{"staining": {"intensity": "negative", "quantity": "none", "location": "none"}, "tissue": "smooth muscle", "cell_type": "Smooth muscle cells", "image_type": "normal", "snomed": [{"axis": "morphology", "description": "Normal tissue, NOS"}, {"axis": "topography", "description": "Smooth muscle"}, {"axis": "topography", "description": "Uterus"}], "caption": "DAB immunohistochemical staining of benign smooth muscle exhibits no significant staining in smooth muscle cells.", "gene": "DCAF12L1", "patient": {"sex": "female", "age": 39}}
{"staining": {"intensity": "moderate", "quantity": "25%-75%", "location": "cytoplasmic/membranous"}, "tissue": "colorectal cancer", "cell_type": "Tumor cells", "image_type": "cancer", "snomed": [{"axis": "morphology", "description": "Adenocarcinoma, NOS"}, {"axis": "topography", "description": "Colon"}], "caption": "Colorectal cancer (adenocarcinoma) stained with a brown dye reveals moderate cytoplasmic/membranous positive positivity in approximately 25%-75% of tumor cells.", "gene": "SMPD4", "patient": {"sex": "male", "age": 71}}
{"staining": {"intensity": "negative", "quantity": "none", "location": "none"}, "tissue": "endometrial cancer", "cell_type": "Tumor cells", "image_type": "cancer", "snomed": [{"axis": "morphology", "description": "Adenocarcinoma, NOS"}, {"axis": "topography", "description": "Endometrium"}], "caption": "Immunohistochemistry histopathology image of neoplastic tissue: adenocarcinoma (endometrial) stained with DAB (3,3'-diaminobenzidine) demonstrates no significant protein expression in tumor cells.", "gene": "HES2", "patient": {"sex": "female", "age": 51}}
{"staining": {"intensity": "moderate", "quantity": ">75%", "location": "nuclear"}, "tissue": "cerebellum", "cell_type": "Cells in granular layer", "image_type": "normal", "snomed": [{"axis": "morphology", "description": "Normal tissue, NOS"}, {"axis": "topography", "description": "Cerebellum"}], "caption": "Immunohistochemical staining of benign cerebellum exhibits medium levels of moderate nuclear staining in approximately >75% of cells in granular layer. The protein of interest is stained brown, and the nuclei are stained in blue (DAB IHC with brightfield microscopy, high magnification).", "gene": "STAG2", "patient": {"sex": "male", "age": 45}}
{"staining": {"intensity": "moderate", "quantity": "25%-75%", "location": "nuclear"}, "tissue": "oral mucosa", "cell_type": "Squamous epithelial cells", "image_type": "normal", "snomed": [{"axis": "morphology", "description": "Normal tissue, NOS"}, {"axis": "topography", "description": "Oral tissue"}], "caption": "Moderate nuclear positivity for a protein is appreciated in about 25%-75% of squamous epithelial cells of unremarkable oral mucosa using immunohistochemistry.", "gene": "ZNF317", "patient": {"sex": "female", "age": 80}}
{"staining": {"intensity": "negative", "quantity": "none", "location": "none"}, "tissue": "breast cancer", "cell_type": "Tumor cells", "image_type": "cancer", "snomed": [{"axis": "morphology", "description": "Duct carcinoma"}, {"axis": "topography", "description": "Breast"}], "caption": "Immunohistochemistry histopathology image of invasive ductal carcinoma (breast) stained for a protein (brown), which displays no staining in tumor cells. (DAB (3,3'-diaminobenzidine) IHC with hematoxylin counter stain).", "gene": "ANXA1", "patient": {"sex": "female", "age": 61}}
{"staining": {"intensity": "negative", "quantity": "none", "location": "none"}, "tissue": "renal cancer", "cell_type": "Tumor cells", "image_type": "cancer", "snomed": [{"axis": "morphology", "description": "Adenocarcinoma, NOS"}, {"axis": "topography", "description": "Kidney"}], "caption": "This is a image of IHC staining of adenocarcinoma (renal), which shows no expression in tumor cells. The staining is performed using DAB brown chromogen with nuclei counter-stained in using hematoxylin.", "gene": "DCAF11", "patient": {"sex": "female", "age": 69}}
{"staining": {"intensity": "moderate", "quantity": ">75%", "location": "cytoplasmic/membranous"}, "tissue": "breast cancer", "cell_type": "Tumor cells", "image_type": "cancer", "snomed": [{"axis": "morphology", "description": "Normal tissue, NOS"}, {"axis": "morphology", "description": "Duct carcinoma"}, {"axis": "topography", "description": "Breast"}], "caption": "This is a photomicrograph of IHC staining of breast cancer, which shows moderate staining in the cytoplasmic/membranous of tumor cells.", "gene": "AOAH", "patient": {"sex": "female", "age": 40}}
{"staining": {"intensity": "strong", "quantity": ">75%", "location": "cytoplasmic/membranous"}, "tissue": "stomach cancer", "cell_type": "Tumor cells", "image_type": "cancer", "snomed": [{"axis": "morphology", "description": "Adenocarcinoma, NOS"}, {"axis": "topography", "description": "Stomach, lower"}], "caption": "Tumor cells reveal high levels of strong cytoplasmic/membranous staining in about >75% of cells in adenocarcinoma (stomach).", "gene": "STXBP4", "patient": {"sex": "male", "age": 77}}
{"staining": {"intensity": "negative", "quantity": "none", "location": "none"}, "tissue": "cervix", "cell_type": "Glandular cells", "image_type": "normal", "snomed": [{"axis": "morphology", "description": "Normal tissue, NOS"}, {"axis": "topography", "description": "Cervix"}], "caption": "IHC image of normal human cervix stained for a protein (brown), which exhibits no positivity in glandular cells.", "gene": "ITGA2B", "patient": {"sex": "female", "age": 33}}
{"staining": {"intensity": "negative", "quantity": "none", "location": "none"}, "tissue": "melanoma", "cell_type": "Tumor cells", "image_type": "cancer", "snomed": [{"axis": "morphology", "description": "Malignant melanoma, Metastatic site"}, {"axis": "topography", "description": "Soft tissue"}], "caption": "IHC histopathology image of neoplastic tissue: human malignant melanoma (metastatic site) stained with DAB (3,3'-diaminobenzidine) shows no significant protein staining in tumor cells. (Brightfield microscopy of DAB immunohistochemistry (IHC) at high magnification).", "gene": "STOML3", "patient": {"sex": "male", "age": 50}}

────────────────────

The full set of records above must be retyped exactly.

{"staining": {"intensity": "negative", "quantity": "none", "location": "none"}, "tissue": "smooth muscle", "cell_type": "Smooth muscle cells", "image_type": "normal", "snomed": [{"axis": "morphology", "description": "Normal tissue, NOS"}, {"axis": "topography", "description": "Smooth muscle"}, {"axis": "topography", "description": "Uterus"}], "caption": "DAB immunohistochemical staining of benign smooth muscle exhibits no significant staining in smooth muscle cells.", "gene": "DCAF12L1", "patient": {"sex": "female", "age": 39}}
{"staining": {"intensity": "moderate", "quantity": "25%-75%", "location": "cytoplasmic/membranous"}, "tissue": "colorectal cancer", "cell_type": "Tumor cells", "image_type": "cancer", "snomed": [{"axis": "morphology", "description": "Adenocarcinoma, NOS"}, {"axis": "topography", "description": "Colon"}], "caption": "Colorectal cancer (adenocarcinoma) stained with a brown dye reveals moderate cytoplasmic/membranous positive positivity in approximately 25%-75% of tumor cells.", "gene": "SMPD4", "patient": {"sex": "male", "age": 71}}
{"staining": {"intensity": "negative", "quantity": "none", "location": "none"}, "tissue": "endometrial cancer", "cell_type": "Tumor cells", "image_type": "cancer", "snomed": [{"axis": "morphology", "description": "Adenocarcinoma, NOS"}, {"axis": "topography", "description": "Endometrium"}], "caption": "Immunohistochemistry histopathology image of neoplastic tissue: adenocarcinoma (endometrial) stained with DAB (3,3'-diaminobenzidine) demonstrates no significant protein expression in tumor cells.", "gene": "HES2", "patient": {"sex": "female", "age": 51}}
{"staining": {"intensity": "moderate", "quantity": ">75%", "location": "nuclear"}, "tissue": "cerebellum", "cell_type": "Cells in granular layer", "image_type": "normal", "snomed": [{"axis": "morphology", "description": "Normal tissue, NOS"}, {"axis": "topography", "description": "Cerebellum"}], "caption": "Immunohistochemical staining of benign cerebellum exhibits medium levels of moderate nuclear staining in approximately >75% of cells in granular layer. The protein of interest is stained brown, and the nuclei are stained in blue (DAB IHC with brightfield microscopy, high magnification).", "gene": "STAG2", "patient": {"sex": "male", "age": 45}}
{"staining": {"intensity": "moderate", "quantity": "25%-75%", "location": "nuclear"}, "tissue": "oral mucosa", "cell_type": "Squamous epithelial cells", "image_type": "normal", "snomed": [{"axis": "morphology", "description": "Normal tissue, NOS"}, {"axis": "topography", "description": "Oral tissue"}], "caption": "Moderate nuclear positivity for a protein is appreciated in about 25%-75% of squamous epithelial cells of unremarkable oral mucosa using immunohistochemistry.", "gene": "ZNF317", "patient": {"sex": "female", "age": 80}}
{"staining": {"intensity": "negative", "quantity": "none", "location": "none"}, "tissue": "breast cancer", "cell_type": "Tumor cells", "image_type": "cancer", "snomed": [{"axis": "morphology", "description": "Duct carcinoma"}, {"axis": "topography", "description": "Breast"}], "caption": "Immunohistochemistry histopathology image of invasive ductal carcinoma (breast) stained for a protein (brown), which displays no staining in tumor cells. (DAB (3,3'-diaminobenzidine) IHC with hematoxylin counter stain).", "gene": "ANXA1", "patient": {"sex": "female", "age": 61}}
{"staining": {"intensity": "negative", "quantity": "none", "location": "none"}, "tissue": "renal cancer", "cell_type": "Tumor cells", "image_type": "cancer", "snomed": [{"axis": "morphology", "description": "Adenocarcinoma, NOS"}, {"axis": "topography", "description": "Kidney"}], "caption": "This is a image of IHC staining of adenocarcinoma (renal), which shows no expression in tumor cells. The staining is performed using DAB brown chromogen with nuclei counter-stained in using hematoxylin.", "gene": "DCAF11", "patient": {"sex": "female", "age": 69}}
{"staining": {"intensity": "moderate", "quantity": ">75%", "location": "cytoplasmic/membranous"}, "tissue": "breast cancer", "cell_type": "Tumor cells", "image_type": "cancer", "snomed": [{"axis": "morphology", "description": "Normal tissue, NOS"}, {"axis": "morphology", "description": "Duct carcinoma"}, {"axis": "topography", "description": "Breast"}], "caption": "This is a photomicrograph of IHC staining of breast cancer, which shows moderate staining in the cytoplasmic/membranous of tumor cells.", "gene": "AOAH", "patient": {"sex": "female", "age": 40}}
{"staining": {"intensity": "strong", "quantity": ">75%", "location": "cytoplasmic/membranous"}, "tissue": "stomach cancer", "cell_type": "Tumor cells", "image_type": "cancer", "snomed": [{"axis": "morphology", "description": "Adenocarcinoma, NOS"}, {"axis": "topography", "description": "Stomach, lower"}], "caption": "Tumor cells reveal high levels of strong cytoplasmic/membranous staining in about >75% of cells in adenocarcinoma (stomach).", "gene": "STXBP4", "patient": {"sex": "male", "age": 77}}
{"staining": {"intensity": "negative", "quantity": "none", "location": "none"}, "tissue": "cervix", "cell_type": "Glandular cells", "image_type": "normal", "snomed": [{"axis": "morphology", "description": "Normal tissue, NOS"}, {"axis": "topography", "description": "Cervix"}], "caption": "IHC image of normal human cervix stained for a protein (brown), which exhibits no positivity in glandular cells.", "gene": "ITGA2B", "patient": {"sex": "female", "age": 33}}
{"staining": {"intensity": "negative", "quantity": "none", "location": "none"}, "tissue": "melanoma", "cell_type": "Tumor cells", "image_type": "cancer", "snomed": [{"axis": "morphology", "description": "Malignant melanoma, Metastatic site"}, {"axis": "topography", "description": "Soft tissue"}], "caption": "IHC histopathology image of neoplastic tissue: human malignant melanoma (metastatic site) stained with DAB (3,3'-diaminobenzidine) shows no significant protein staining in tumor cells. (Brightfield microscopy of DAB immunohistochemistry (IHC) at high magnification).", "gene": "STOML3", "patient": {"sex": "male", "age": 50}}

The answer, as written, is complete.